** start of GIVEN DATA **

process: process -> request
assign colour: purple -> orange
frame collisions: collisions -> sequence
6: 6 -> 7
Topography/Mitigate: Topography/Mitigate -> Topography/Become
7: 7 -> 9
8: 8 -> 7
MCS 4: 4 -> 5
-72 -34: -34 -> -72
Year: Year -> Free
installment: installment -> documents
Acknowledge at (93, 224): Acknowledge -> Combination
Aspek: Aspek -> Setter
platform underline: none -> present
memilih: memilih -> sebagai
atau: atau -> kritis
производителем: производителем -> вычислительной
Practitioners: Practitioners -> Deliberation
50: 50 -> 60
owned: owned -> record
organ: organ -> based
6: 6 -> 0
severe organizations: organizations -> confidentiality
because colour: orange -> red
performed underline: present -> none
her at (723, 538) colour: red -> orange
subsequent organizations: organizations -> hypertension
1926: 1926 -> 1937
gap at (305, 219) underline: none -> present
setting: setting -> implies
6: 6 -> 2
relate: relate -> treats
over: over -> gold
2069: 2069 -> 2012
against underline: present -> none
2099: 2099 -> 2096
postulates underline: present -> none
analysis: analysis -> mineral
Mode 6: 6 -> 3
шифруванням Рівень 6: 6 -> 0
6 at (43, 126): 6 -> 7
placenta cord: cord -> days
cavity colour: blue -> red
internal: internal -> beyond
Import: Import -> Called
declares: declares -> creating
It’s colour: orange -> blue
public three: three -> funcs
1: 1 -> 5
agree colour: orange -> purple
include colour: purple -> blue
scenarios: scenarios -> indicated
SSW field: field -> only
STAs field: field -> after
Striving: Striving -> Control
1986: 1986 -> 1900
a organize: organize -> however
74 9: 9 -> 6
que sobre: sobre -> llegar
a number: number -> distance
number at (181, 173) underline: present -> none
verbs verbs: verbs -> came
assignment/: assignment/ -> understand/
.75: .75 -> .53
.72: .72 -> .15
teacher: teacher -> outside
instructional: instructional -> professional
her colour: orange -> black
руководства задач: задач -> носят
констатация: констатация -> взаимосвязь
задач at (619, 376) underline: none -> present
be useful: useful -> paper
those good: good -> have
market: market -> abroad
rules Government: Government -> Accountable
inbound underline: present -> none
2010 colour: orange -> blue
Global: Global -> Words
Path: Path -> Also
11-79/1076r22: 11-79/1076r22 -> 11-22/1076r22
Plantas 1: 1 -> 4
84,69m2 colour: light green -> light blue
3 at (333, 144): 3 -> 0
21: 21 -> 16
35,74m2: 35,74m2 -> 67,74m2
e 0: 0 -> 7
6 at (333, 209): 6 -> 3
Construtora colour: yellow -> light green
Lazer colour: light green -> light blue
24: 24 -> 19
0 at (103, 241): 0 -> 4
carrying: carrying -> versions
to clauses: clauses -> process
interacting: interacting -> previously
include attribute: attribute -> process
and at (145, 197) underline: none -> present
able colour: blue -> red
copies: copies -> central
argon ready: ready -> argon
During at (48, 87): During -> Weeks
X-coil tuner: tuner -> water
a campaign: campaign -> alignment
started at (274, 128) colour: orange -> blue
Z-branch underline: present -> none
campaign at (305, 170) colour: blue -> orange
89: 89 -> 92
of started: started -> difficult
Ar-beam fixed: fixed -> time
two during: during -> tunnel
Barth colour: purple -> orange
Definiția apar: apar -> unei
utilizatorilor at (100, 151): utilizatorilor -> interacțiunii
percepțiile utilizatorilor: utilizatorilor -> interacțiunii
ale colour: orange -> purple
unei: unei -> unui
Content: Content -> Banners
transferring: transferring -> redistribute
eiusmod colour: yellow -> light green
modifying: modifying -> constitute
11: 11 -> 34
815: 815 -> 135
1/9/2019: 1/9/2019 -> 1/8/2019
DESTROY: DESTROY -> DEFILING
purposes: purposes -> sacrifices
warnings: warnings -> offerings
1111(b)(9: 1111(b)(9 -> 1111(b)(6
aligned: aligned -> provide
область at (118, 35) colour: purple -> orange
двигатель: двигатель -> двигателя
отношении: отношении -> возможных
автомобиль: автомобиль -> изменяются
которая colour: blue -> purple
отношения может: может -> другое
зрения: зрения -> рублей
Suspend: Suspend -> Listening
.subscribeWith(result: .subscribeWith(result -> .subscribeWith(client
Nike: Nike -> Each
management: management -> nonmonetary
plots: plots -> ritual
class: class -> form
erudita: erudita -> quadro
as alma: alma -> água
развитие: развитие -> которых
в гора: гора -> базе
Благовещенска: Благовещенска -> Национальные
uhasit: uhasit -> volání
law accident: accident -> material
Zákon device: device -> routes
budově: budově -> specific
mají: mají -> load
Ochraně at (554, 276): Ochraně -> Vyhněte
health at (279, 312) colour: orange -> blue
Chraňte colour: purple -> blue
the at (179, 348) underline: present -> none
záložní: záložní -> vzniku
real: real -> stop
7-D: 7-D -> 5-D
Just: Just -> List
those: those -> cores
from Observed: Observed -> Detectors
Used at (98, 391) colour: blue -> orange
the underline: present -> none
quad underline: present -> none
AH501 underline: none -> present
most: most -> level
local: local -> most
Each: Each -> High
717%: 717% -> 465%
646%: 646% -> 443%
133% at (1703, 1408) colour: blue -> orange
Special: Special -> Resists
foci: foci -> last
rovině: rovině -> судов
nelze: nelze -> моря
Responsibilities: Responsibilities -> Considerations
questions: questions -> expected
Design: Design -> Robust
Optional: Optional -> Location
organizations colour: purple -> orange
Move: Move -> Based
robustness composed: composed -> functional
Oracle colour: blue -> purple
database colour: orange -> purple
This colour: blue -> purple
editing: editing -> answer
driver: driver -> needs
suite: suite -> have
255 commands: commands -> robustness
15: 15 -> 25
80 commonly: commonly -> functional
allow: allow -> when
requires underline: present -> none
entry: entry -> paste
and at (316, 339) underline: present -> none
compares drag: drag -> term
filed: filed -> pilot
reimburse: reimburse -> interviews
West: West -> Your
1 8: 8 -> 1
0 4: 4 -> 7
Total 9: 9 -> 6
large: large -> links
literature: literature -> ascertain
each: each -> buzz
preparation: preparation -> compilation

** end of GIVEN DATA **

**EXERCISE DESCRIPTION:**
Copy out every line of the data above word for word, in the same order.

**FINISHED EXERCISE:**
process: process -> request
assign colour: purple -> orange
frame collisions: collisions -> sequence
6: 6 -> 7
Topography/Mitigate: Topography/Mitigate -> Topography/Become
7: 7 -> 9
8: 8 -> 7
MCS 4: 4 -> 5
-72 -34: -34 -> -72
Year: Year -> Free
installment: installment -> documents
Acknowledge at (93, 224): Acknowledge -> Combination
Aspek: Aspek -> Setter
platform underline: none -> present
memilih: memilih -> sebagai
atau: atau -> kritis
производителем: производителем -> вычислительной
Practitioners: Practitioners -> Deliberation
50: 50 -> 60
owned: owned -> record
organ: organ -> based
6: 6 -> 0
severe organizations: organizations -> confidentiality
because colour: orange -> red
performed underline: present -> none
her at (723, 538) colour: red -> orange
subsequent organizations: organizations -> hypertension
1926: 1926 -> 1937
gap at (305, 219) underline: none -> present
setting: setting -> implies
6: 6 -> 2
relate: relate -> treats
over: over -> gold
2069: 2069 -> 2012
against underline: present -> none
2099: 2099 -> 2096
postulates underline: present -> none
analysis: analysis -> mineral
Mode 6: 6 -> 3
шифруванням Рівень 6: 6 -> 0
6 at (43, 126): 6 -> 7
placenta cord: cord -> days
cavity colour: blue -> red
internal: internal -> beyond
Import: Import -> Called
declares: declares -> creating
It’s colour: orange -> blue
public three: three -> funcs
1: 1 -> 5
agree colour: orange -> purple
include colour: purple -> blue
scenarios: scenarios -> indicated
SSW field: field -> only
STAs field: field -> after
Striving: Striving -> Control
1986: 1986 -> 1900
a organize: organize -> however
74 9: 9 -> 6
que sobre: sobre -> llegar
a number: number -> distance
number at (181, 173) underline: present -> none
verbs verbs: verbs -> came
assignment/: assignment/ -> understand/
.75: .75 -> .53
.72: .72 -> .15
teacher: teacher -> outside
instructional: instructional -> professional
her colour: orange -> black
руководства задач: задач -> носят
констатация: констатация -> взаимосвязь
задач at (619, 376) underline: none -> present
be useful: useful -> paper
those good: good -> have
market: market -> abroad
rules Government: Government -> Accountable
inbound underline: present -> none
2010 colour: orange -> blue
Global: Global -> Words
Path: Path -> Also
11-79/1076r22: 11-79/1076r22 -> 11-22/1076r22
Plantas 1: 1 -> 4
84,69m2 colour: light green -> light blue
3 at (333, 144): 3 -> 0
21: 21 -> 16
35,74m2: 35,74m2 -> 67,74m2
e 0: 0 -> 7
6 at (333, 209): 6 -> 3
Construtora colour: yellow -> light green
Lazer colour: light green -> light blue
24: 24 -> 19
0 at (103, 241): 0 -> 4
carrying: carrying -> versions
to clauses: clauses -> process
interacting: interacting -> previously
include attribute: attribute -> process
and at (145, 197) underline: none -> present
able colour: blue -> red
copies: copies -> central
argon ready: ready -> argon
During at (48, 87): During -> Weeks
X-coil tuner: tuner -> water
a campaign: campaign -> alignment
started at (274, 128) colour: orange -> blue
Z-branch underline: present -> none
campaign at (305, 170) colour: blue -> orange
89: 89 -> 92
of started: started -> difficult
Ar-beam fixed: fixed -> time
two during: during -> tunnel
Barth colour: purple -> orange
Definiția apar: apar -> unei
utilizatorilor at (100, 151): utilizatorilor -> interacțiunii
percepțiile utilizatorilor: utilizatorilor -> interacțiunii
ale colour: orange -> purple
unei: unei -> unui
Content: Content -> Banners
transferring: transferring -> redistribute
eiusmod colour: yellow -> light green
modifying: modifying -> constitute
11: 11 -> 34
815: 815 -> 135
1/9/2019: 1/9/2019 -> 1/8/2019
DESTROY: DESTROY -> DEFILING
purposes: purposes -> sacrifices
warnings: warnings -> offerings
1111(b)(9: 1111(b)(9 -> 1111(b)(6
aligned: aligned -> provide
область at (118, 35) colour: purple -> orange
двигатель: двигатель -> двигателя
отношении: отношении -> возможных
автомобиль: автомобиль -> изменяются
которая colour: blue -> purple
отношения может: может -> другое
зрения: зрения -> рублей
Suspend: Suspend -> Listening
.subscribeWith(result: .subscribeWith(result -> .subscribeWith(client
Nike: Nike -> Each
management: management -> nonmonetary
plots: plots -> ritual
class: class -> form
erudita: erudita -> quadro
as alma: alma -> água
развитие: развитие -> которых
в гора: гора -> базе
Благовещенска: Благовещенска -> Национальные
uhasit: uhasit -> volání
law accident: accident -> material
Zákon device: device -> routes
budově: budově -> specific
mají: mají -> load
Ochraně at (554, 276): Ochraně -> Vyhněte
health at (279, 312) colour: orange -> blue
Chraňte colour: purple -> blue
the at (179, 348) underline: present -> none
záložní: záložní -> vzniku
real: real -> stop
7-D: 7-D -> 5-D
Just: Just -> List
those: those -> cores
from Observed: Observed -> Detectors
Used at (98, 391) colour: blue -> orange
the underline: present -> none
quad underline: present -> none
AH501 underline: none -> present
most: most -> level
local: local -> most
Each: Each -> High
717%: 717% -> 465%
646%: 646% -> 443%
133% at (1703, 1408) colour: blue -> orange
Special: Special -> Resists
foci: foci -> last
rovině: rovině -> судов
nelze: nelze -> моря
Responsibilities: Responsibilities -> Considerations
questions: questions -> expected
Design: Design -> Robust
Optional: Optional -> Location
organizations colour: purple -> orange
Move: Move -> Based
robustness composed: composed -> functional
Oracle colour: blue -> purple
database colour: orange -> purple
This colour: blue -> purple
editing: editing -> answer
driver: driver -> needs
suite: suite -> have
255 commands: commands -> robustness
15: 15 -> 25
80 commonly: commonly -> functional
allow: allow -> when
requires underline: present -> none
entry: entry -> paste
and at (316, 339) underline: present -> none
compares drag: drag -> term
filed: filed -> pilot
reimburse: reimburse -> interviews
West: West -> Your
1 8: 8 -> 1
0 4: 4 -> 7
Total 9: 9 -> 6
large: large -> links
literature: literature -> ascertain
each: each -> buzz
preparation: preparation -> compilation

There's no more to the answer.